▼
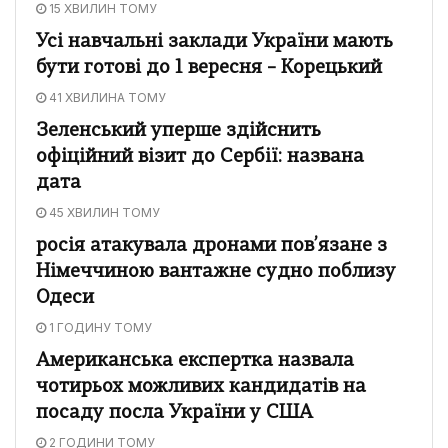
15 ХВИЛИН ТОМУ
Усі навчальні заклади України мають
бути готові до 1 вересня – Корецький
41 ХВИЛИНА ТОМУ
Зеленський уперше здійснить
офіційний візит до Сербії: названа
дата
45 ХВИЛИН ТОМУ
росія атакувала дронами пов’язане з
Німеччиною вантажне судно поблизу
Одеси
1 ГОДИНУ ТОМУ
Американська експертка назвала
чотирьох можливих кандидатів на
посаду посла України у США
2 ГОДИНИ ТОМУ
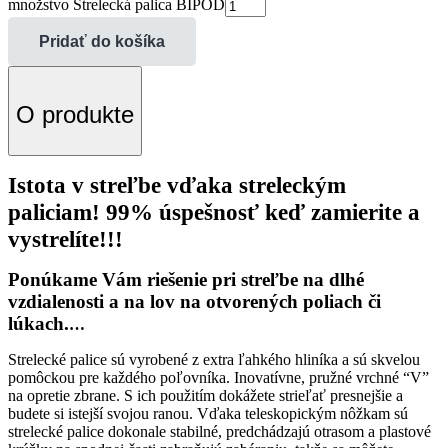
množstvo Strelecká palica BIPOD
Pridať do košíka
O produkte
Istota v streľbe vďaka streleckým
paliciam! 99% úspešnosť keď zamierite a
vystrelíte!!!
Ponúkame Vám riešenie pri streľbe na dlhé
vzdialenosti a na lov na otvorených poliach či
lúkach.
…
Strelecké palice sú vyrobené z extra ľahkého hliníka a sú skvelou
pomôckou pre každého poľovníka. Inovatívne, pružné vrchné “V”
na opretie zbrane. S ich použitím dokážete strieľať presnejšie a
budete si istejší svojou ranou. Vďaka teleskopickým nôžkam sú
strelecké palice dokonale stabilné, predchádzajú otrasom a plastové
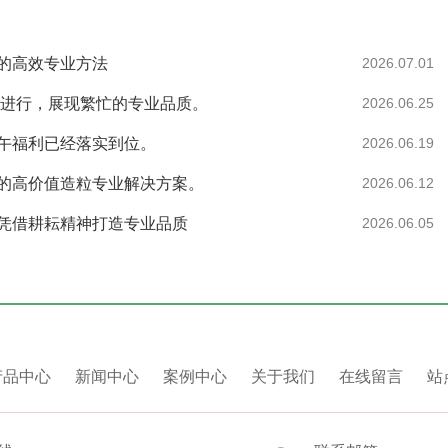
的高效专业方法
2026.07.01
替进行，展现繁忙的专业品质。
2026.06.25
午福利已经落实到位。
2026.06.19
丝的高价值造粒专业解决方案。
2026.06.12
凭借耕耘精神打造专业品质
2026.06.05
产品中心
新闻中心
案例中心
关于我们
在线留言
站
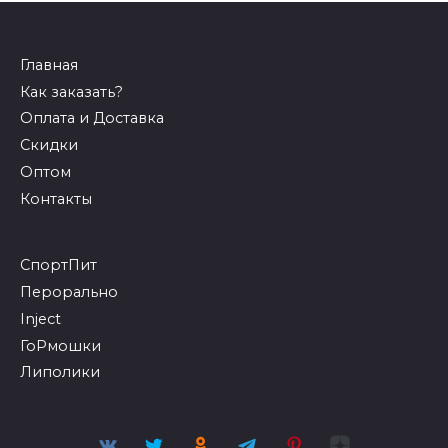
Главная
Как заказать?
Оплата и Доставка
Скидки
Оптом
Контакты
СпортПит
Перорально
Inject
ГоРмошки
Липолики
▲
▸ **Written task**
Reproduce every line of text from the data above without changing any of it, and leave the pictures out.

▸ **Solved problem**
15 ХВИЛИН ТОМУ
Усі навчальні заклади України мають
бути готові до 1 вересня – Корецький
41 ХВИЛИНА ТОМУ
Зеленський уперше здійснить
офіційний візит до Сербії: названа
дата
45 ХВИЛИН ТОМУ
росія атакувала дронами пов’язане з
Німеччиною вантажне судно поблизу
Одеси
1 ГОДИНУ ТОМУ
Американська експертка назвала
чотирьох можливих кандидатів на
посаду посла України у США
2 ГОДИНИ ТОМУ
množstvo Strelecká palica BIPOD
Pridať do košíka
O produkte
Istota v streľbe vďaka streleckým
paliciam! 99% úspešnosť keď zamierite a
vystrelíte!!!
Ponúkame Vám riešenie pri streľbe na dlhé
vzdialenosti a na lov na otvorených poliach či
lúkach.
…
Strelecké palice sú vyrobené z extra ľahkého hliníka a sú skvelou
pomôckou pre každého poľovníka. Inovatívne, pružné vrchné “V”
na opretie zbrane. S ich použitím dokážete strieľať presnejšie a
budete si istejší svojou ranou. Vďaka teleskopickým nôžkam sú
strelecké palice dokonale stabilné, predchádzajú otrasom a plastové
的高效专业方法
2026.07.01
替进行，展现繁忙的专业品质。
2026.06.25
午福利已经落实到位。
2026.06.19
丝的高价值造粒专业解决方案。
2026.06.12
凭借耕耘精神打造专业品质
2026.06.05
产品中心
新闻中心
案例中心
关于我们
在线留言
站
Главная
Как заказать?
Оплата и Доставка
Скидки
Оптом
Контакты
СпортПит
Перорально
Inject
ГоРмошки
Липолики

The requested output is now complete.